Still, let's not kid ourselves. They were better, yes, but they probably won't be closing out many games with the running game until center Jason Kelce and/or left guard Evan Mathis return in a few weeks from injury. That's really hard work, to run it when they know you're running it, and 60 percent of an offensive line probably isn't enough to get that done consistently.

But there is a different question. Whenever you are talking about an NFL offense, you are talking about circles within circles - and you also are almost always talking about the quarterback, even when you are talking about the running game. And the truth is that Nick Foles remains unable to consistently find the effectiveness that he experienced last season and, until he does, the running game will not approach what it did in 2013, either.

Last year, when the Eagles would put three wide receivers on the field - which was very often - opposing defenses would typically go to their nickel packages, with a defensive back replacing one of the linebackers. Against those nickels, the Eagles did a ton of their running business.

This year, though, the Eagles go to three wideouts and the defense often stays in its base defense; against the Rams, that meant three linebackers on the field. You see all kinds of variations during a game, but that has been the overall trend. Three linebackers says they are defending against the run. Three linebackers against three wideouts says they are daring you to beat them with the pass.

When they dare you to beat them with the pass, you have to beat them with the pass - and Foles has not been able to do that often enough.

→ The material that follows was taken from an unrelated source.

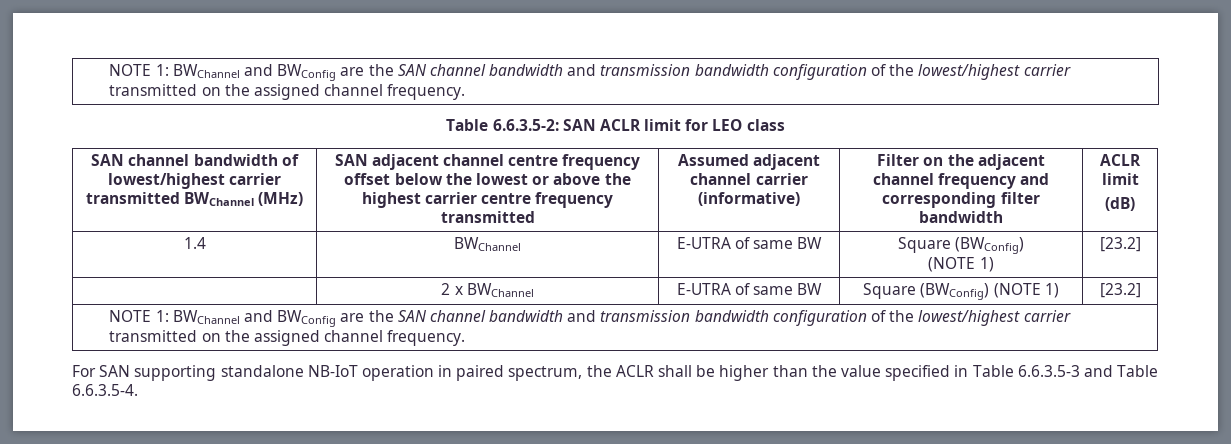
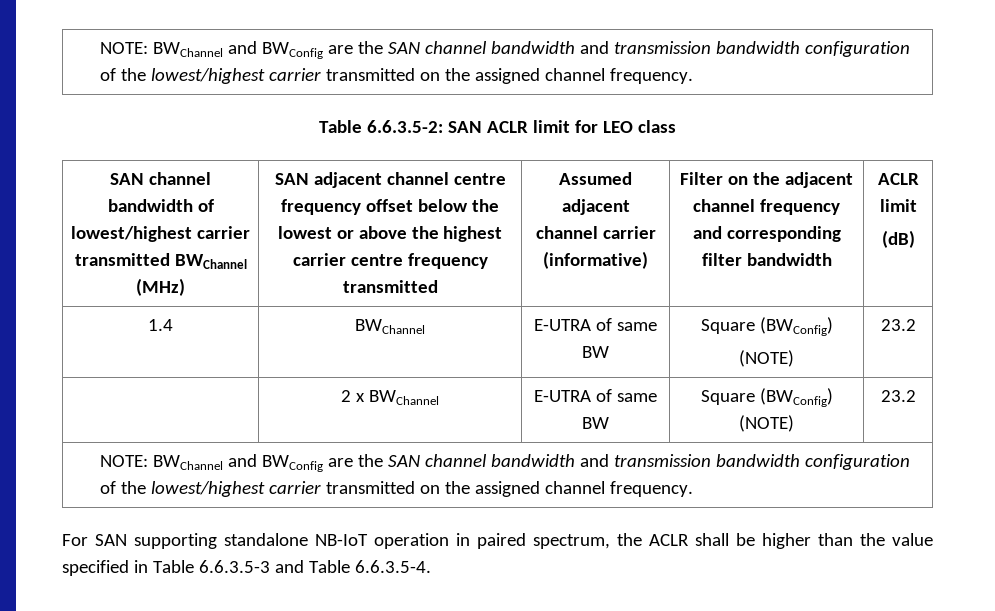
[109,64,169,76] NOTE 1: -> [99,42,148,54] NOTE:
[928,257,994,272] [1099,237,1141,252] (NOTE 1) | [23.2] -> [739,350,794,367] [880,319,916,331] (NOTE) | 23.2
[993,283,1059,298] [1099,283,1141,298] [109,310,169,322] (NOTE 1) | [23.2] // NOTE 1: -> [739,415,794,432] [880,390,916,402] [99,455,148,467] (NOTE) | 23.2 // NOTE:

He hasn't been accurate enough down the field, and he hasn't been stepping into enough throws - and until he is, and until he does, and until defenses feel the need to worry about getting beat by the pass, it's going to be hard to run the ball.

Given that, you can only look for signs. McCoy said the Rams showed the Eagles "a totally different scheme than we saw on tape." Because of that, maybe it took the Eagles a half to pull themselves together. But there was enough there, at least for a while. There was something you could see, something just north of a glimmer, to suggest that McCoy will be OK and the running game will be serviceable.

But the gap between serviceable and excellent will not be bridged until Nick Foles can accept the dare. As they wait for that to happen, the Eagles are still 4-1; this just in.